El principal protagonista de esta historia es el estómago, un órgano que muchos consideran una simple bolsa que se llena y se derrama. En realidad, el estómago tiene la capacidad de adaptarse a diferentes volúmenes alimentarios. Incluso en un festín navideño, una vez comenzamos a comer, se activa un proceso conocido como ‘acomodación gástrica’. Los músculos del estómago se expanden, permitiendo un mayor almacenamiento y creciendo con la presión de la comida. Esto implica que, al llegar el momento del postre, el estómago puede recibir más y, además, los postres suelen ser más suaves y menos densos, lo que facilita su aceptación incluso tras una abundante cena.

Más allá de lo físico, nuestro cerebro también juega un papel crucial.

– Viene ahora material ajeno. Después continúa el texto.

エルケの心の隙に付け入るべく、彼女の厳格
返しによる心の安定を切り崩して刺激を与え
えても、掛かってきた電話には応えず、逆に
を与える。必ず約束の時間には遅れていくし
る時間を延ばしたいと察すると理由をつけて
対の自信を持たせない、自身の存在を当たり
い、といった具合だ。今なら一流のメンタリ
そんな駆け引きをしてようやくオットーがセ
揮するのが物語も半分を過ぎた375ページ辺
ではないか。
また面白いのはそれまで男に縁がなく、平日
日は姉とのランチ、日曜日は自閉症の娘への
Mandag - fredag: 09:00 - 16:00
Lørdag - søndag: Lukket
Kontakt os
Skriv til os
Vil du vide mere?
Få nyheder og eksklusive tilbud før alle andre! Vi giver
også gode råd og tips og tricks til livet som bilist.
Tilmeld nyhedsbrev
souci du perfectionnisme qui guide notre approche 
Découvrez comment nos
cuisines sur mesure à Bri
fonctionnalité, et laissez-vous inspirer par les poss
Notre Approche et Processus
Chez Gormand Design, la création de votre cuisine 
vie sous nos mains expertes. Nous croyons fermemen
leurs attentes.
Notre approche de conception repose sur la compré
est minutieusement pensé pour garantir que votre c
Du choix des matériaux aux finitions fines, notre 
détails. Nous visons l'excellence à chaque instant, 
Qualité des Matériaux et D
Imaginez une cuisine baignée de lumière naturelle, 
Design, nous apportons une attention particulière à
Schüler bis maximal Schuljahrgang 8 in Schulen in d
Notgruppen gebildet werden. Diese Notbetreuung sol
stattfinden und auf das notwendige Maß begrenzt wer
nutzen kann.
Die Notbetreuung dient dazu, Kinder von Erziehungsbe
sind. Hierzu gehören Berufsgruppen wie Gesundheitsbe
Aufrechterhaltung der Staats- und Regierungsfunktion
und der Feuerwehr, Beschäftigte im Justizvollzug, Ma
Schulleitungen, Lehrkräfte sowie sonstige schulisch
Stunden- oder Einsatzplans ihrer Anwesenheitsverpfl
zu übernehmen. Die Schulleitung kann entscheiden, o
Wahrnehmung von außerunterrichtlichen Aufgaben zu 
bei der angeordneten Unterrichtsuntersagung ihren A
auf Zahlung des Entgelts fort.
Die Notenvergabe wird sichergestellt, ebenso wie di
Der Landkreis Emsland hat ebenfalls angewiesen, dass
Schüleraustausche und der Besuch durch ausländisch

La idea de disfrutar algo dulce activa el sistema de recompensa a través de la liberación de dopamina, lo que afecta nuestro deseo de seguir comiendo. Este fenómeno, conocido como ‘hambre hedónica’, nos motiva a ceder ante el placer de los postres, incluso cuando físicamente no lo necesitamos. Por otro lado, la saciedad sensorial específica destaca cómo la introducción de un nuevo sabor puede reavivar el interés en la comida, transformando incluso a alguien que se sentía completamente lleno en un candidato a degustar un delicioso postre.

Asimismo, el tiempo juega un papel fundamental en el consumo de postres. Las señales que indican saciedad tarda entre 20 y 40 minutos en ser completamente procesadas por el cuerpo. Es común que las personas decidan sobre el postre antes de que su organismo haya ajustado todas las hormonas que regulan la sensación de saciedad. Esto puede explicar por qué, justo después de disfrutar de una comida abundante, el deseo por un postre puede sentirse tan intenso: el sistema de recompensa todavía está activo y atrae nuestras decisiones sobre la comida.

Finalmente, es esencial considerar el contexto social en el que se consume el postre. Desde la infancia, las celebraciones, especialmente las festividades como la Navidad, están cargadas de significado emocional y cultural cuando se trata de dulces. Estos instantes son oportunidades para compartir, celebrar y disfrutar, lo que impulsa a comer más. De esta manera, cuando alguien insiste en que está demasiado lleno para otro bocado, pero acepta probar un dulce, no está siendo inconsistente, sino que está respondiendo a un hermoso y complejo proceso del cuerpo humano que recompensa cada bocado. La próxima vez que eso suceda, pudiendo ser cualquier época del año, recordemos que este comportamiento es completamente normal.